- _What you should do_:
Answer these questions from the tumor mutation burden abstract below:
(a) How many genes are in the small panel the study tests as a screening method?
(b) How many non-small cell lung cancer patients were in the independent cohort sequenced with both panels?
(c) What positive predictive value did the validation with that independent cohort achieve?

- _Provided text_:
%%

Tumor mutation burden derived from small next generation sequencing targeted gene panel as an initial screening method

Abstract

Background: With the increasing use of immune checkpoint inhibitors, tumor mutation burden (TMB) assessment is now routinely included in reports generated from targeted sequencing with large gene panels; however, not all patients require comprehensive profiling with large panels. Our study aims to explore the feasibility of using a small 56-gene panel as a screening method for TMB prediction. Methods: TMB from 406 non-small cell lung cancer (NSCLC) patients was estimated using a large 520- gene panel simulated with the prospective TMB status for the small panel. This information was then used to determine the optimal cut-off. An independent cohort of 30 NSCLC patients was sequenced with both panels to confirm the cut-off value. Results: By comparing sensitivity, specificity, and positive predictive value (PPV), the cut-off was set up as 10 mutations/megabase, yielding 81.4% specificity, 83.6% sensitivity, and 62.4% PPV. Further validation with an independent cohort sequenced with both panels using the same cut-off achieved 95.7% sensitivity, 71.4% specificity and 91.7% PPV. The decreasing trend of sensitivity with the increasing trend of both specificity and PPV with a concomitant increase in the cut-off for the small panel suggests that TMB is overestimated but highly unlikely to yield false-positive results. Hence, patients with low TMB (<10) can be reliably stratified from patients with high TMB (≥10). Conclusions: The small panel, more cost-effective, can be used as a screening method to screen for patients with low TMB, while patients with TMB ≥10 are recommended for further validation with a larger panel.

%%

- _Supplied records_:

%%

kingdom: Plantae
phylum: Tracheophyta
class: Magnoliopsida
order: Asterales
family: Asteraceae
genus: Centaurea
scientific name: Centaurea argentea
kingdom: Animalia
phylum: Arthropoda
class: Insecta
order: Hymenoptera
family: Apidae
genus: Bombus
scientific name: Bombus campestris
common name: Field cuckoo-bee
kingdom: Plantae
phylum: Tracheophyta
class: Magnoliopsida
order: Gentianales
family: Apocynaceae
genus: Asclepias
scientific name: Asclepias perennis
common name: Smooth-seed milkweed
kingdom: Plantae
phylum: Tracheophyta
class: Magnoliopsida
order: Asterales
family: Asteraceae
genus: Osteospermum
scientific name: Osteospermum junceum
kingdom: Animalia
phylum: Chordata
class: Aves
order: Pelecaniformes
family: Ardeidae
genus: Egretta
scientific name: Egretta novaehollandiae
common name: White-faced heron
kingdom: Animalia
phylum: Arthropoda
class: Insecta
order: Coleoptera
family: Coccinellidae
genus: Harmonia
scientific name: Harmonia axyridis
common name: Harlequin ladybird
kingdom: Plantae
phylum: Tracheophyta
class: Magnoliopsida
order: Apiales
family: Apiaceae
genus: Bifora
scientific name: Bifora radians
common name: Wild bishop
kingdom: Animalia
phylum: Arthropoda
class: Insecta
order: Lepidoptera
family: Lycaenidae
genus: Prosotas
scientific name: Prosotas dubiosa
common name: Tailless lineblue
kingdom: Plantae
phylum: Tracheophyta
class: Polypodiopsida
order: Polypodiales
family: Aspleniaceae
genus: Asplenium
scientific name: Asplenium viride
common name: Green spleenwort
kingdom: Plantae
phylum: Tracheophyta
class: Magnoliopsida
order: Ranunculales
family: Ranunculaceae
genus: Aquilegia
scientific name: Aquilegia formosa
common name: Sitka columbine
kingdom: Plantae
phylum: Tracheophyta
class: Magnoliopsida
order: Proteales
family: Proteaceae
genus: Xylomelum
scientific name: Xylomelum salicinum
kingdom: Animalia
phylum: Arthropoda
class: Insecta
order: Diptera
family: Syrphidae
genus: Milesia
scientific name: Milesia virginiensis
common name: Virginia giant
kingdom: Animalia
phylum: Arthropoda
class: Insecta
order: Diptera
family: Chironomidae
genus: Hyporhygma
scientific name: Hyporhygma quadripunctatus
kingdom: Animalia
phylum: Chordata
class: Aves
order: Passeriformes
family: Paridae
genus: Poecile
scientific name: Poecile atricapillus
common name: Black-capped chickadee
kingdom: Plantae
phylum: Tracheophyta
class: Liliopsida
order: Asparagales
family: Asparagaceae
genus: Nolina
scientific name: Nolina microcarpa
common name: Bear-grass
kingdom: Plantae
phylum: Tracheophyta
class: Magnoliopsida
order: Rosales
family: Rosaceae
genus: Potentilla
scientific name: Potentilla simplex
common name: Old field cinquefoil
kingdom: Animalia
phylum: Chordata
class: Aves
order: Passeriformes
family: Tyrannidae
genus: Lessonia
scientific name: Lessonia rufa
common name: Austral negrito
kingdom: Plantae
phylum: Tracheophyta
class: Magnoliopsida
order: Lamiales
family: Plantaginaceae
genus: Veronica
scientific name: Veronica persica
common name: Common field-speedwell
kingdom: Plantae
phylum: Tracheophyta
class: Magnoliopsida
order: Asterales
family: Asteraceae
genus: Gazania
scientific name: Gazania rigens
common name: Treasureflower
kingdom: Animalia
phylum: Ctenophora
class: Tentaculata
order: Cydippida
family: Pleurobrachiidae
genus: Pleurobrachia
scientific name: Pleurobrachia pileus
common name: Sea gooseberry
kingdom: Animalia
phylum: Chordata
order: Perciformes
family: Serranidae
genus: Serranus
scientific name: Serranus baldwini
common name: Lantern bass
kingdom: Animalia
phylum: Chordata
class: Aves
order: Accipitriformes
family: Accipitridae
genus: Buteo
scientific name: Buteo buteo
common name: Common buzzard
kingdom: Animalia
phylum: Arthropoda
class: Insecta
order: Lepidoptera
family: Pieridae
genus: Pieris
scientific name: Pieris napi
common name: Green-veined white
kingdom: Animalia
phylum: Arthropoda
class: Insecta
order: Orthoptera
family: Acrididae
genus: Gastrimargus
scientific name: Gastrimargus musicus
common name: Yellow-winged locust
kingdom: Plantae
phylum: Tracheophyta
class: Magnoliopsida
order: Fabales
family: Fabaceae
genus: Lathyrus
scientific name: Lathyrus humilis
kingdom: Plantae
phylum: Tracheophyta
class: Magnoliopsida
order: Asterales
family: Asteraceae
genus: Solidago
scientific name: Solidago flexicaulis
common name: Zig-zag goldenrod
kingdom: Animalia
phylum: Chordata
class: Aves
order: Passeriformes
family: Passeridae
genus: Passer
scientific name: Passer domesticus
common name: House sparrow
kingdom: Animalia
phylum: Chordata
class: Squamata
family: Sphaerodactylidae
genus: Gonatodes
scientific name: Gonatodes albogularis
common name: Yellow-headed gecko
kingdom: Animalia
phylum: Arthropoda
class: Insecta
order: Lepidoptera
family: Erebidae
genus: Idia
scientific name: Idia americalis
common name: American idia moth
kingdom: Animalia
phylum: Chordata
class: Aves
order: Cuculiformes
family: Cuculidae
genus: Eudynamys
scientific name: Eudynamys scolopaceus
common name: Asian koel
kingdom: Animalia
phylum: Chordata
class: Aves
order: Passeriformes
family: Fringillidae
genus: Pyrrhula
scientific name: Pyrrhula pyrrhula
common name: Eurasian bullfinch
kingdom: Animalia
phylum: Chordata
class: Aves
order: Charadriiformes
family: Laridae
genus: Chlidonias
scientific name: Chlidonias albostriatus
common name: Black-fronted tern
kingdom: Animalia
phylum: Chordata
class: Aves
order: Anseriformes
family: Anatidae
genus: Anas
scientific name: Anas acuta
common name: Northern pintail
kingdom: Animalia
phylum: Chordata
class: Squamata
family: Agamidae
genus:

%%

- _Reply_:
(a) 56 genes
(b) 30 patients
(c) 91.7%